Assim, percebe-se que, em1989, como resultados de estudos a fim de se propor um
instrumento internacional de proteção das “expressões populares de valor cultural”, por meio
da Conferência Geral da UNESCO aprova a “Recomendação sobre Salvaguardar da Cultura
Tradicional e Popular”, com o novo do documento a “cultura tradicional e popular forma parte
do patrimônio universal da humanidade e é um meio de aproximação entre povos e grupos
sociais existentes e de afirmação da identidade cultural”. Um novo elemento do patrimônio
cultural, desde então passou a fazer parte dos objetivos de preservação das entidades
governamentais: o bem cultural imaterial2.
Neste contexto, de estudos internacionais, surge a noção de patrimônio imaterial ou
intangível, aludindo à ideia de uma produção, não apenas material, mas também simbólica.
Assim, a UNESCO define como patrimônio imaterial as práticas as representações,
expressões, conhecimentos e técnicas, bem como utilização de instrumentos, objetos,
artefatos e lugares comuns constituem o fundamento da vida comunitária e são, portanto,
parte integrante do patrimônio cultural. Para muitos, em especial a minoria étnica, o
patrimônio imaterial é uma importante fonte de identidade que constrói sua história.
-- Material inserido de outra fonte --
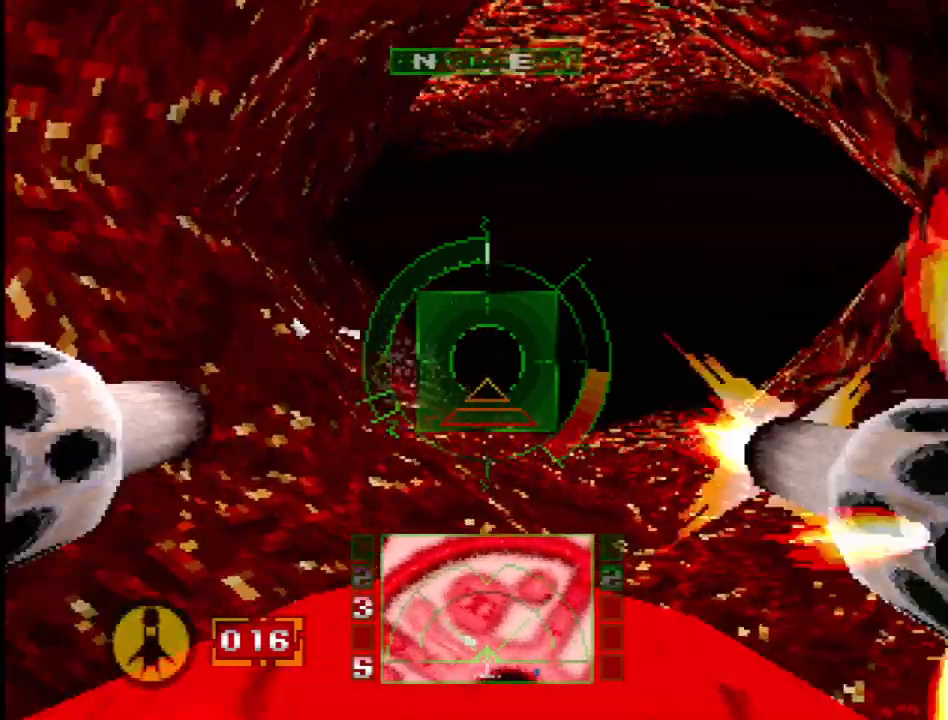
{"dt_ms": 500, "buttons": ["L1", "R2"], "events": [[33, "R2", "up"], [83, "DPAD_UP", "up"], [167, "DPAD_LEFT", "up"], [400, "R2", "down"]]}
No Brasil a legitimação sobre o patrimônio cultural é da década de 1930 do século XX, quando
o país passou por um processo de integração nacional de “Brasilidade”. A ideia de que o
patrimônio não se compõe apenas de edifícios e obra de arte, mas também no produto
popular, retoma ao projeto que Mário de Andrade elaborou para o Serviço do Patrimônio
Artístico Nacional (SPHAN), em 1936. Como afirma Sant’anna (2003), Mário de Andrade foi,
na prática, um pioneiro do registro dos aspectos imateriais do patrimônio cultural, pois
documentou sistematicamente manifestações dessa natureza ao longo de sua vida, deixando
para posteridade fotografias, gravações e filmes que realizou em suas viagens ao Nordeste3. 1 Conferencia Geral da Organização das Nações Unidas para a Educação, a Ciência e a Cultura.
2 Podendo também ser denominado como “bem imaterial”, “patrimônio imaterial” ou “bem intangível”.
3 Esse acervo encontra-se reunido em instituições, como a Discoteca Oneyda Alvarenga, em São Paulo.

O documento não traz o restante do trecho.